* START READING TEXT *

He probably doesn't care about anyone but himself at this point. But that just goes back to who HE is and not who YOU are. You can be the most perfect GF in the world, but if he is a lying, cheating dog, he's eventually going to go sniffing around other girls because of who he is. She'll be his new toy for a while (and everyone really loves and is excited about a new toy so it looks like he wants her more than you), until he gets the least bit bored or spots a shiny new toy to chase, then off he'll go again.

 

Remember, a liar and a cheat is not about loving another person deeply and building a fabulous relationship, they are about chasing the latest high, the latest new thing, excitement and stimulation and especially their latest whim. People to them are interchangeable parts, and they jump from person to person without a second thought based on their whim of the moment.

* END READING TEXT *
* START DATA LINES *

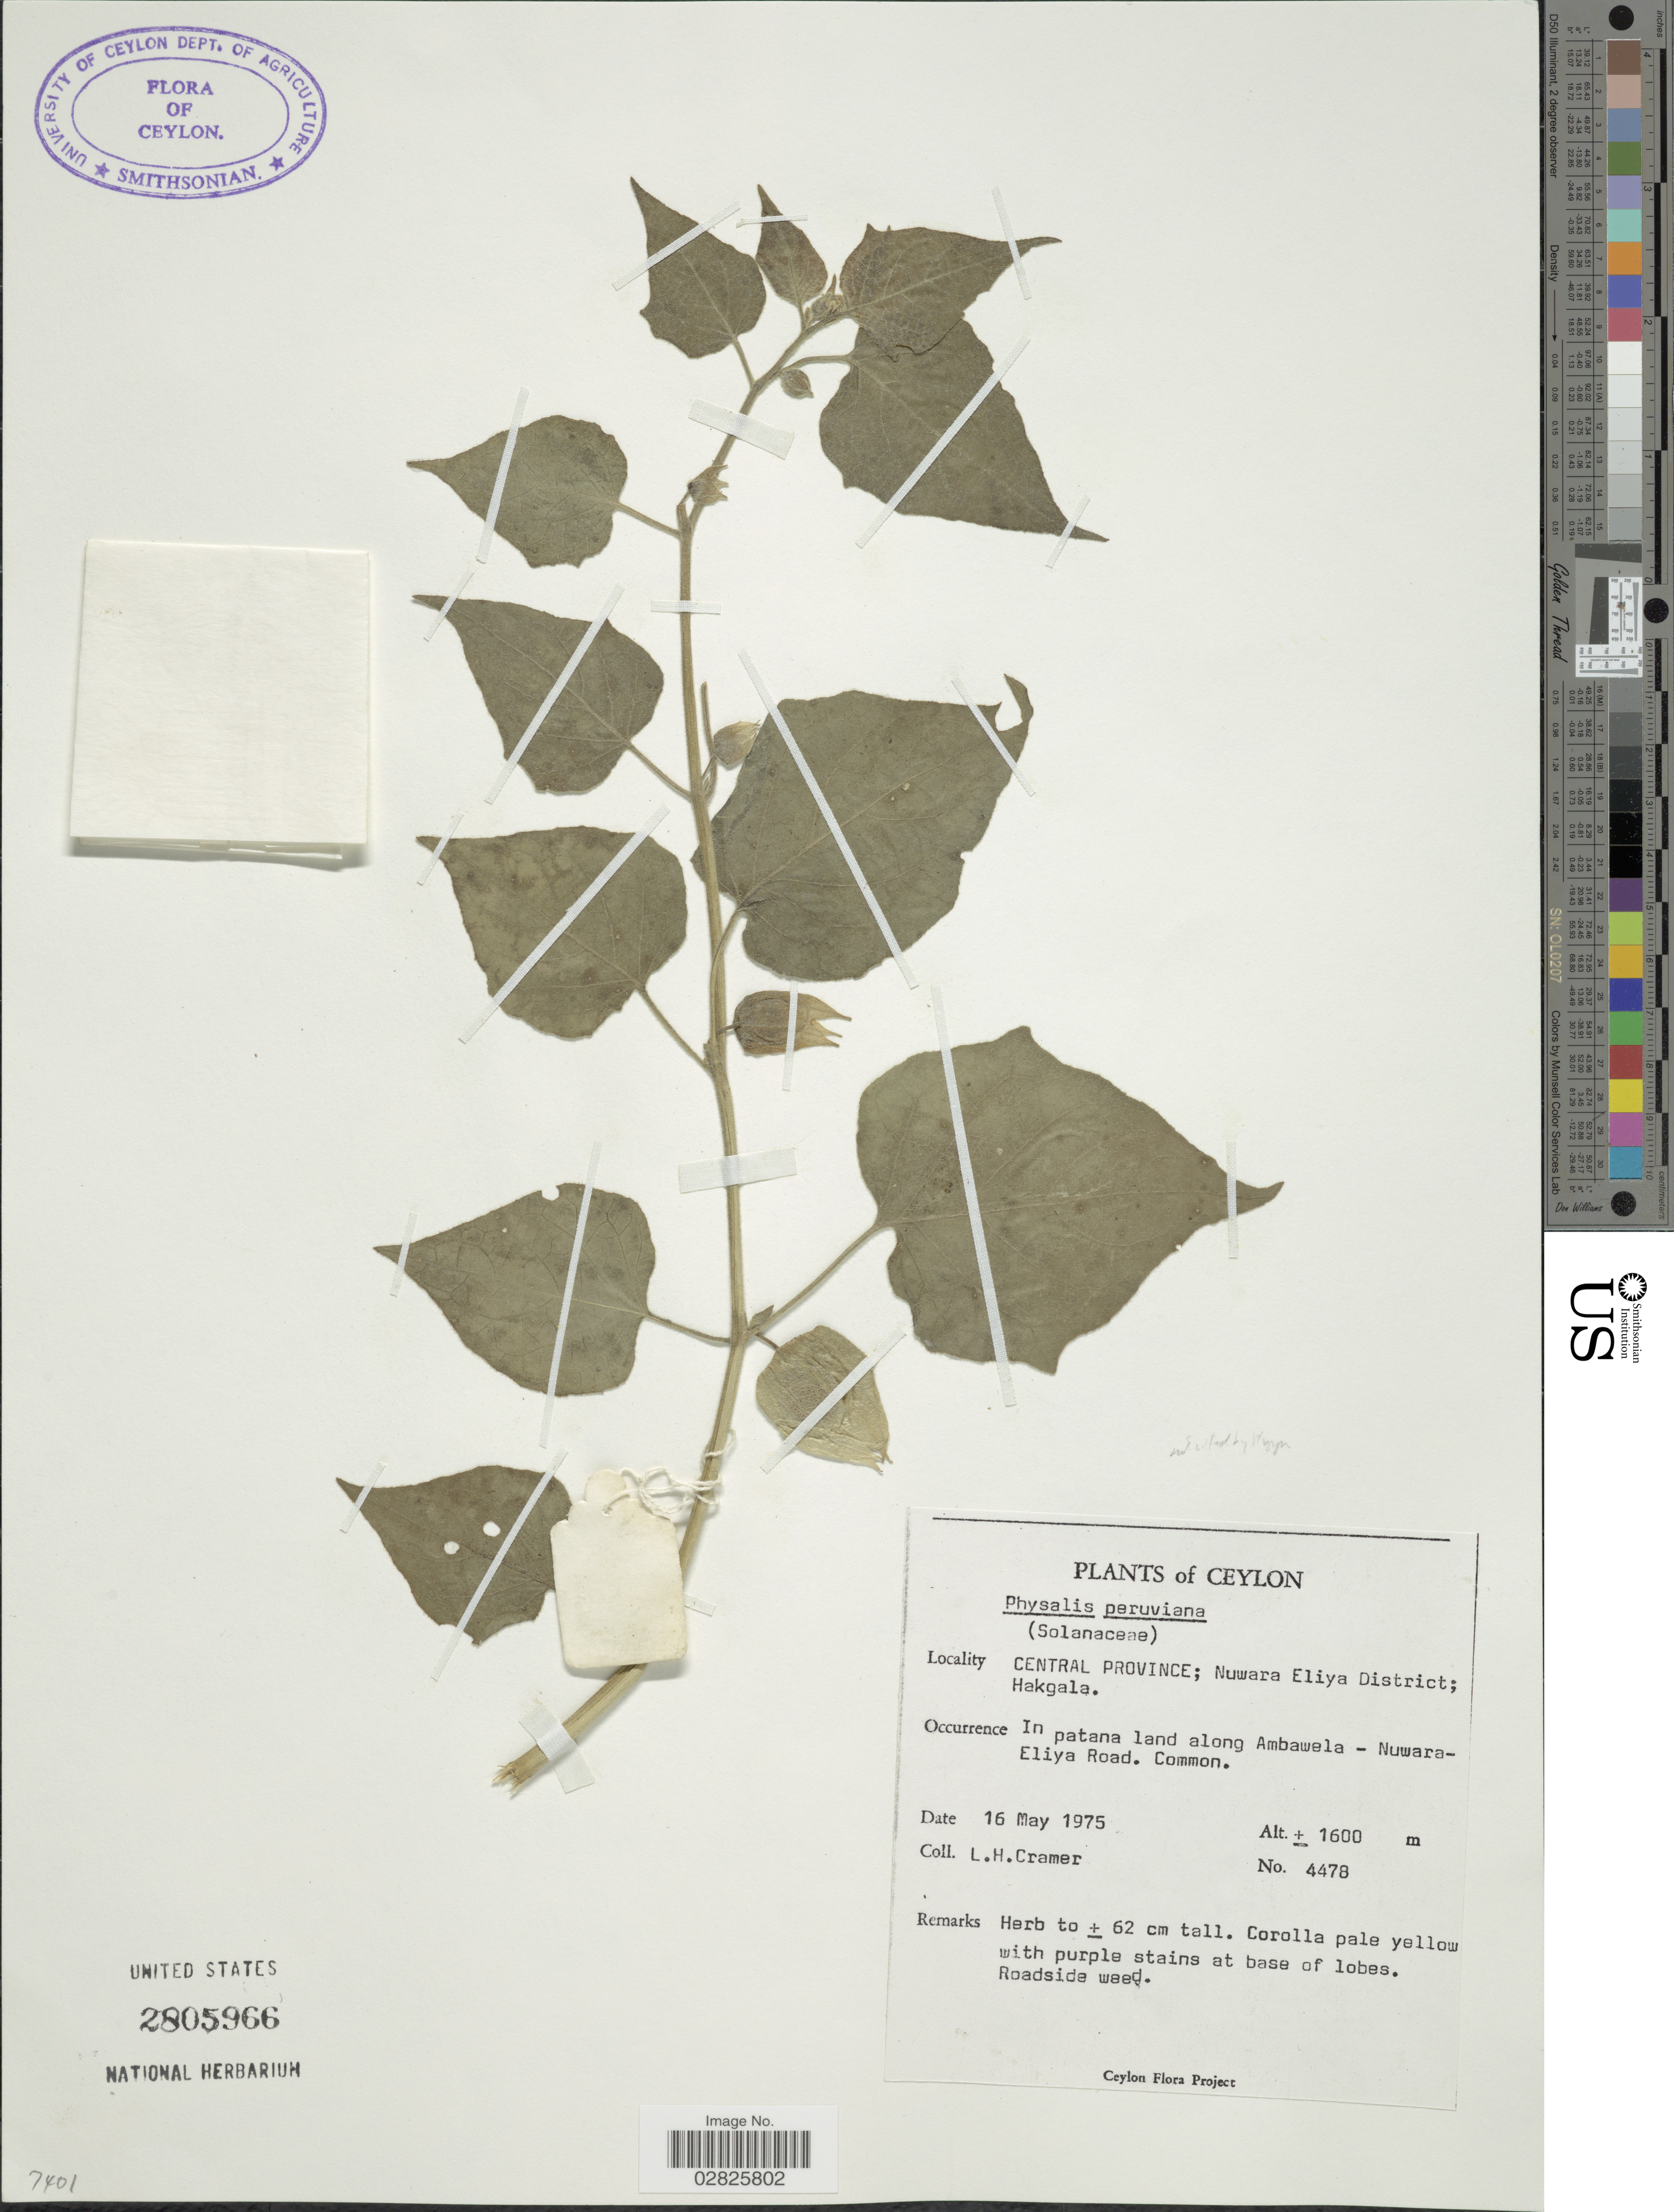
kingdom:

* END DATA LINES *

DO THIS
In the text on cheating partners, how are people described from the perspective of a liar and a cheat?

WORKED SOLUTION
As interchangeable parts.